Mithil467 commented 1 year ago

Sure. I noticed that when progress_bar is True, we get ZeroDivisionError. In order to fix that, I would need to know what we expect UI wise. I personally like [2] more than [1] as it gives a sense of success, but would like to know your opinions or if you want to do things differently. Hence, I have added [2] for now, let me know if it needs changes.

Consoles:

  1. image
  2. image

Notebook:

  1. image
  2. image
till-m commented 1 year ago

Personally, I prefer option 1.: The grey bar is neither failure (red) nor success (green), similarly, the processing of the empty DataFrame didn't really succeed or fail. @nalepae do you have an opinion on the matter?

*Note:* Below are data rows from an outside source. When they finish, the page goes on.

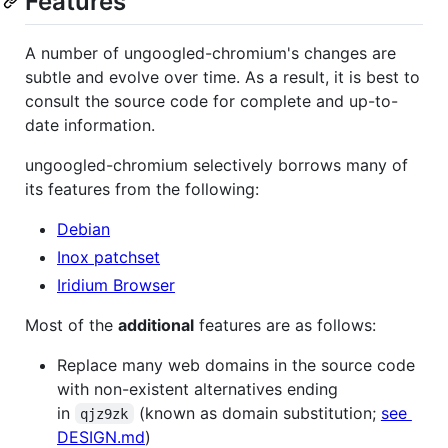
Features
A number of ungoogled-chromium's changes are
subtle and evolve over time. As a result, it is best to
consult the source code for complete and up-to-
date information.
ungoogled-chromium selectively borrows many of
its features from the following:
Debian
Inox patchset
Iridium Browser
Most of the
additional
features are as follows:
Replace many web domains in the source code
with non-existent alternatives ending
in
(known as domain substitution;
see
qjz9zk
DESIGN.md
)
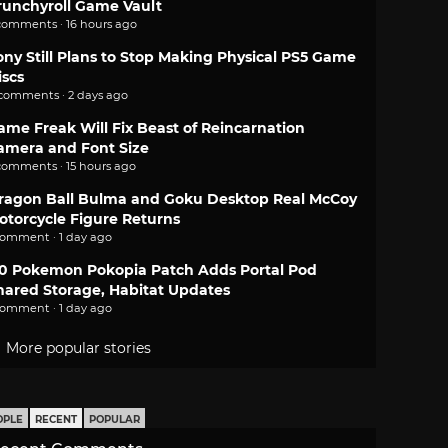
runchyroll Game Vault
comments · 16 hours ago
ony Still Plans to Stop Making Physical PS5 Game
iscs
 comments · 2 days ago
ame Freak Will Fix Beast of Reincarnation
amera and Font Size
comments · 15 hours ago
ragon Ball Bulma and Goku Desktop Real McCoy
otorcycle Figure Returns
comment · 1 day ago
.0 Pokemon Pokopia Patch Adds Portal Pod
hared Storage, Habitat Updates
comment · 1 day ago
More popular stories
OPLE
RECENT
POPULAR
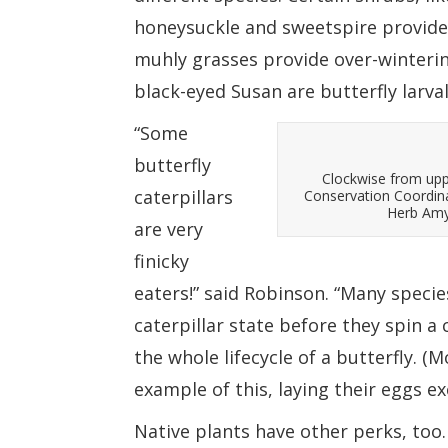
honeysuckle and sweetspire provide 
muhly grasses provide over-winterin
black-eyed Susan are butterfly larval
“Some
butterfly
Clockwise from upp
caterpillars
Conservation Coordin
Herb Amyx
are very
finicky
eaters!” said Robinson. “Many specie
caterpillar state before they spin a
the whole lifecycle of a butterfly. 
example of this, laying their eggs ex
Native plants have other perks, too.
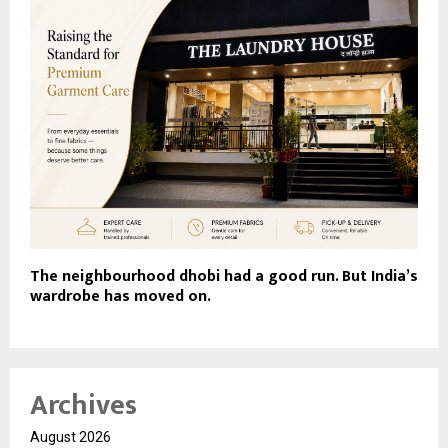
The neighbourhood dhobi had a good run. But India’s
wardrobe has moved on.
Archives
August 2026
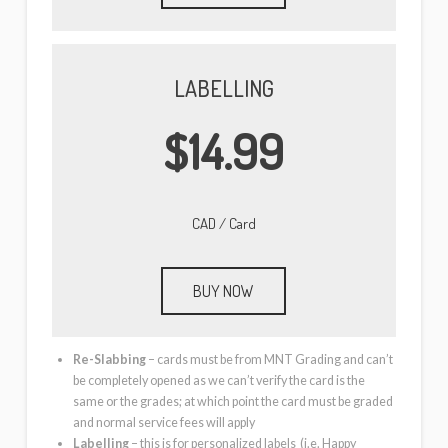
LABELLING
$14.99
CAD / Card
BUY NOW
Re-Slabbing
– cards must be from MNT Grading and can’t
be completely opened as we can’t verify the card is the
same or the grades; at which point the card must be graded
and normal service fees will apply
Labelling
– this is for personalized labels (i.e. Happy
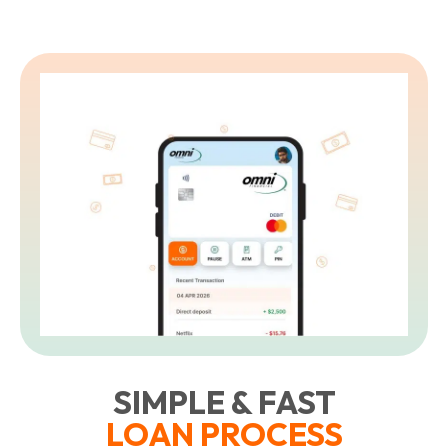
SIMPLE & FAST
LOAN PROCESS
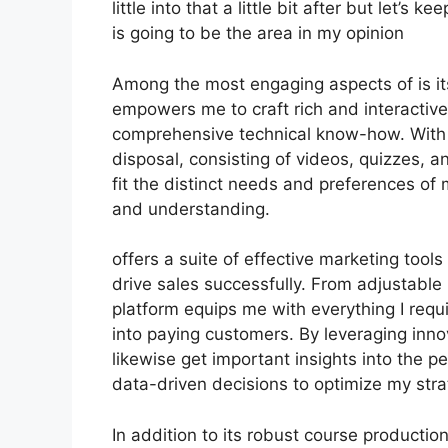
little into that a little bit after but let’
is going to be the area in my opinion
Among the most engaging aspects of is its
empowers me to craft rich and interactive
comprehensive technical know-how. With a
disposal, consisting of videos, quizzes, 
fit the distinct needs and preferences 
and understanding.
offers a suite of effective marketing tool
drive sales successfully. From adjustable
platform equips me with everything I requi
into paying customers. By leveraging innov
likewise get important insights into the
data-driven decisions to optimize my stra
In addition to its robust course productio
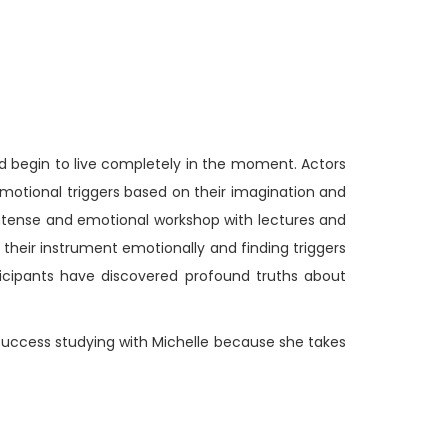
nd begin to live completely in the moment. Actors
emotional triggers based on their imagination and
s intense and emotional workshop with lectures and
 their instrument emotionally and finding triggers
ticipants have discovered profound truths about
d success studying with Michelle because she takes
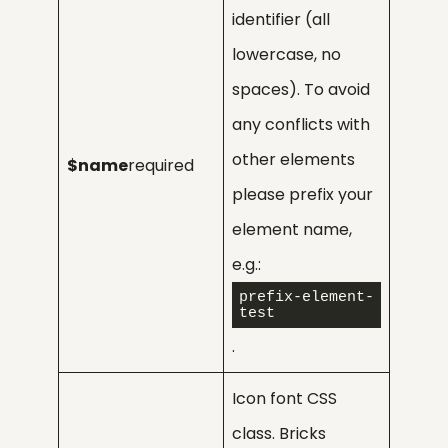
identifier (all
lowercase, no
spaces). To avoid
any conflicts with
other elements
$name
required
please prefix your
element name,
e.g.:
prefix-element-
test
.
Icon font CSS
class. Bricks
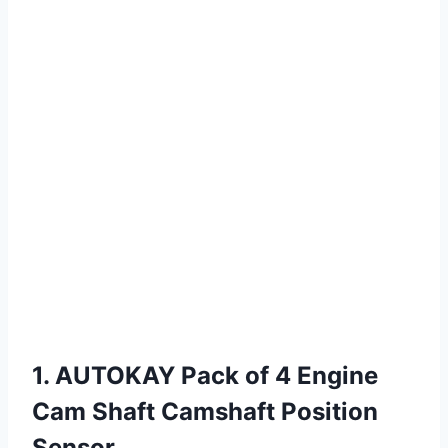
1. AUTOKAY Pack of 4 Engine
Cam Shaft Camshaft Position
Sensor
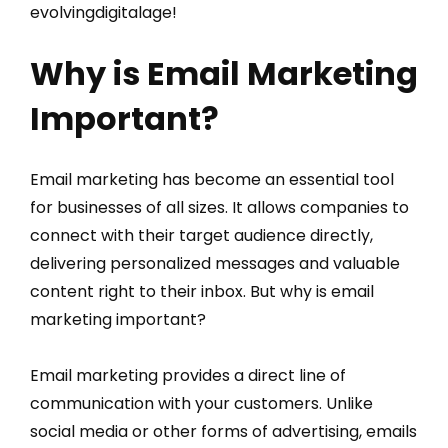
evolvingdigitalage!
Why is Email Marketing
Important?
Email marketing has become an essential tool
for businesses of all sizes. It allows companies to
connect with their target audience directly,
delivering personalized messages and valuable
content right to their inbox. But why is email
marketing important?
Email marketing provides a direct line of
communication with your customers. Unlike
social media or other forms of advertising, emails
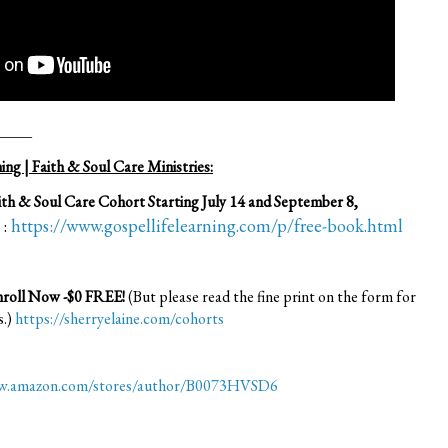
____
ng | Faith & Soul Care Ministries:
th & Soul Care Cohort Starting July 14 and September 8,
 :
https://www.gospellifelearning.com/p/free-book.html
Enroll Now -$0 FREE!
(But please read the fine print on the form for
s.)
https://sherryelaine.com/cohorts
ww.amazon.com/stores/author/B0073HVSD6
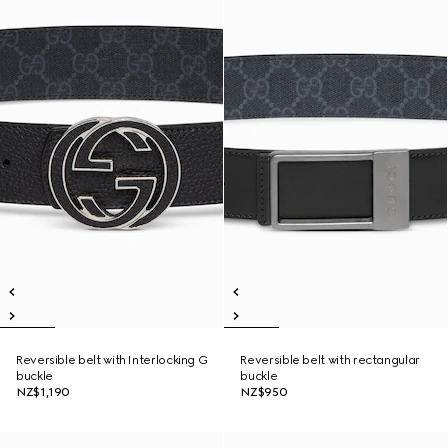
Reversible belt with Interlocking G
Reversible belt with rectangular
buckle
buckle
NZ$1,190
NZ$950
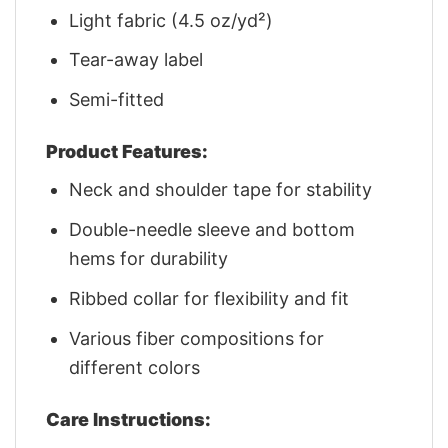
Light fabric (4.5 oz/yd²)
Tear-away label
Semi-fitted
Product Features:
Neck and shoulder tape for stability
Double-needle sleeve and bottom
hems for durability
Ribbed collar for flexibility and fit
Various fiber compositions for
different colors
Care Instructions:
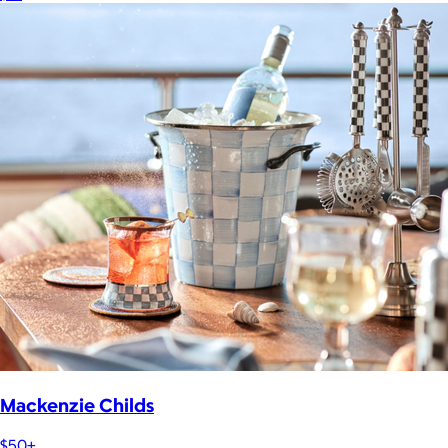
Mackenzie Childs
$50+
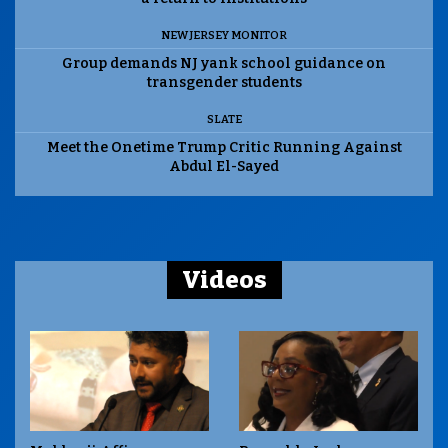
NEW JERSEY MONITOR
Group demands NJ yank school guidance on
transgender students
SLATE
Meet the Onetime Trump Critic Running Against
Abdul El-Sayed
Videos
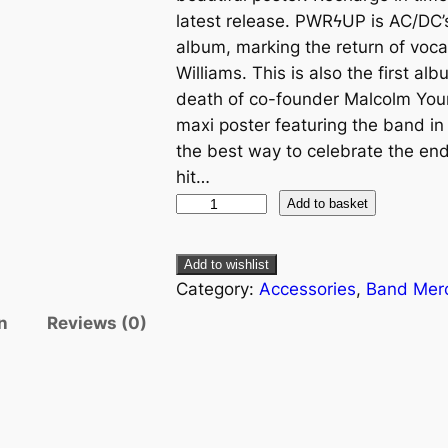
latest release. PWRϟUP is AC/DC’s
album, marking the return of vocal
Williams. This is also the first a
death of co-founder Malcolm Young
maxi poster featuring the band in f
the best way to celebrate the endu
hit…
Add to basket
Add to wishlist
Category:
Accessories
, 
Band Mer
n
Reviews (0)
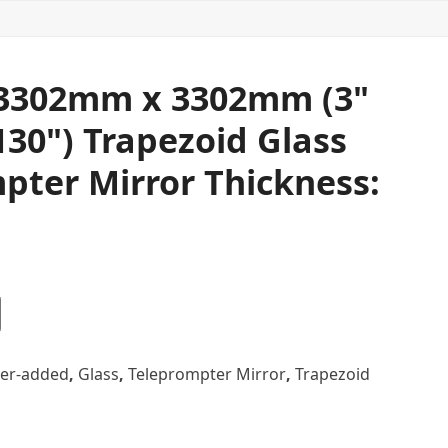
3302mm x 3302mm (3"
130") Trapezoid Glass
pter Mirror Thickness:
er-added
,
Glass
,
Teleprompter Mirror
,
Trapezoid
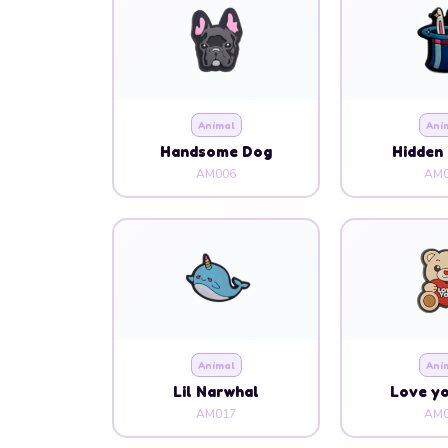
Animal
Ani
Handsome Dog
Hidden 
AM006
AM0
Animal
Ani
Lil Narwhal
Love y
AM017
AM0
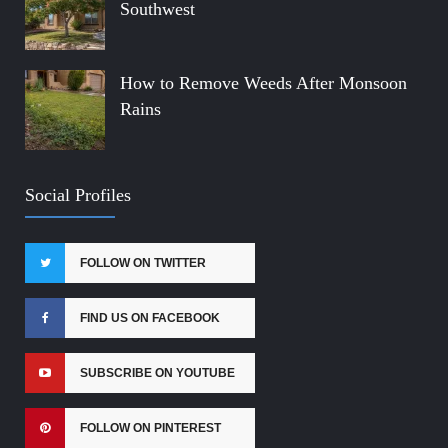
Southwest
How to Remove Weeds After Monsoon
Rains
Social Profiles
FOLLOW ON TWITTER
FIND US ON FACEBOOK
SUBSCRIBE ON YOUTUBE
FOLLOW ON PINTEREST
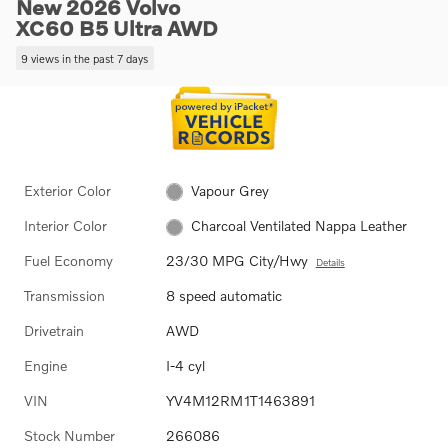
New 2026 Volvo
XC60 B5 Ultra AWD
9 views in the past 7 days
Exterior Color
Vapour Grey
Interior Color
Charcoal Ventilated Nappa Leather
Fuel Economy
23/30 MPG City/Hwy
Details
Transmission
8 speed automatic
Drivetrain
AWD
Engine
I-4 cyl
VIN
YV4M12RM1T1463891
Stock Number
266086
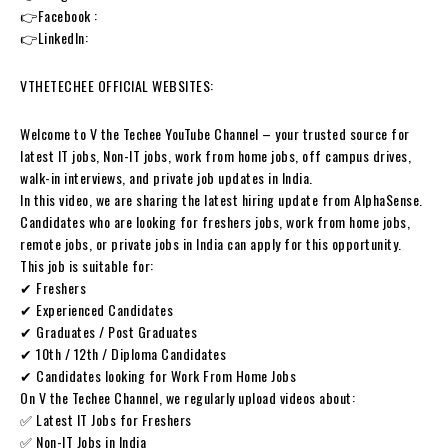
👉Facebook :
👉LinkedIn:
VTHETECHEE OFFICIAL WEBSITES:
Welcome to V the Techee YouTube Channel – your trusted source for
latest IT jobs, Non-IT jobs, work from home jobs, off campus drives,
walk-in interviews, and private job updates in India.
In this video, we are sharing the latest hiring update from AlphaSense.
Candidates who are looking for freshers jobs, work from home jobs,
remote jobs, or private jobs in India can apply for this opportunity.
This job is suitable for:
✔ Freshers
✔ Experienced Candidates
✔ Graduates / Post Graduates
✔ 10th / 12th / Diploma Candidates
✔ Candidates looking for Work From Home Jobs
On V the Techee Channel, we regularly upload videos about:
✅ Latest IT Jobs for Freshers
✅ Non-IT Jobs in India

Mithil467 commented 7 months ago

@till-m @nalepae If you say so, I can make the necessary changes to implement option [1]. Should I go ahead?

SiRumCz commented 5 months ago

Hi dev team, any updates on this one?

till-m commented 5 months ago

My apologies, I am not maintaining this project anymore, hence me not responding. But I can make an exception and see this PR through.

I would suggest going with [1]. @Mithil467 could you kindly ping me when/if you've implemented that?

Mithil467 commented 5 months ago

@till-m @nalepae I have implemented the progress bar change to type [1]. Please review.

nalepae commented 5 months ago

Pandaral·lel is looking for a maintainer! If you are interested, please open an GitHub issue.

till-m commented 4 months ago

Thanks for the contribution :)

Mithil467 commented 4 months ago

Thanks for the help! @till-m